Being involved in such a demanding sport has had an impact on her life, she says.
“It’s sorta a life-style change; the way you eat, your priorities in life, everything’s just sorta changes,” says Carver.
She says that she had trouble going out with friends because of her strict diet. Carver says that three weeks before a competition she was only eating 1600-1700 calories a day.
“It got the point, when I was dieting, that I couldn’t sit in movie theatres,” Carver says. “All you can hear is everyone eating popcorn and you can’t eat popcorn; I found it too distracting.”
Not only did she have to deal with the personal struggles of her sport, but Carver says she also encountered negative attitudes towards women who body build.
“There’s a definite stigma attached to women who weight train,” Carver says. “A few guys think it’s sexy that a girl is strong, but most think it’s gross and that girls should only go to the gym to lift girly weights and ‘look nice’.”
Carver says that she is not embarrassed when people ask her about her sport.
“I like it when I guy asks me how much I can bench and I can out bench him. It just makes me feel good,” she jokes.
She says she refuses to let negative attitudes dissuade her from weight training.
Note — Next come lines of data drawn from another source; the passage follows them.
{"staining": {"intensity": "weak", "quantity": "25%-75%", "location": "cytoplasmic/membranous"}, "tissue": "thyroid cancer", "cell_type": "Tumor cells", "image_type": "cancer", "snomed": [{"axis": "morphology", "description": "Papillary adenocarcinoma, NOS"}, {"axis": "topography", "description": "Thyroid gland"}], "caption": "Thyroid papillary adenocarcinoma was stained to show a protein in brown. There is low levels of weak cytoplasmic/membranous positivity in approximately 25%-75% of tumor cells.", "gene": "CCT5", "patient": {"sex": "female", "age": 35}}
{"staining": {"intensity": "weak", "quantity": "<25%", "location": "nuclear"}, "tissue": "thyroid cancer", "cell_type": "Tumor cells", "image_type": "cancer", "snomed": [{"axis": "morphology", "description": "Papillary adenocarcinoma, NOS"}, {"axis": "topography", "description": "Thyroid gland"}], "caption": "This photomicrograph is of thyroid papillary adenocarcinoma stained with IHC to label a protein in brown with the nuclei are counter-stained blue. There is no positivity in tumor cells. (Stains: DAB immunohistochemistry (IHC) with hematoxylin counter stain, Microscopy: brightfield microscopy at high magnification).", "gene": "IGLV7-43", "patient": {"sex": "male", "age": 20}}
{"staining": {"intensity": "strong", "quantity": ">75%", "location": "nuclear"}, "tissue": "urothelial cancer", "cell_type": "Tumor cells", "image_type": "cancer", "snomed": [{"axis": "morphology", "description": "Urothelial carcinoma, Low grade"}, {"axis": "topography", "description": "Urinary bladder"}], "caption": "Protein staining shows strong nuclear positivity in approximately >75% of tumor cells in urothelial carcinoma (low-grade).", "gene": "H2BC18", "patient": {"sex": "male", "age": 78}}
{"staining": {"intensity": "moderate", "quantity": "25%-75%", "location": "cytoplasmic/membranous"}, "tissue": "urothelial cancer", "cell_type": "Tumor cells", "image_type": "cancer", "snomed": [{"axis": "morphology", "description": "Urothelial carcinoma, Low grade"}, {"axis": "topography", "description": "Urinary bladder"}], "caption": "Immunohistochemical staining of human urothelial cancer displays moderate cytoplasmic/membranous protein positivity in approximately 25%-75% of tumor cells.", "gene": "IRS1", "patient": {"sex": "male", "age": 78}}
“I enjoy it and it’s my thing,” she says. “It’s like any other sport that you’re dedicated to one hundred per cent and it doesn’t really matter what other people think of you.”


Strength training for women is truly underrated. I’ve loved lifting since I was in high school competing in volleyball, track and field events. There’s nothing quite like the feeling you get when you’ve lifted more than you ever thought you could, when you can do more than one pull-up (let alone 50) and when you feel great after sprinting to catch the bus. it’s liberating, empowering and fun; not to mention you burn calories when at rest when you regularly train.
I think if more women didn’t worry about “getting huge” (which is impossible w/out steroids) and realized all of the positive benefits of strength training they would be hard to keep out of the gym and away from the free weights! With great fitness role models like Cathe Friedrick and Sharon Mann I think this will happen more and more.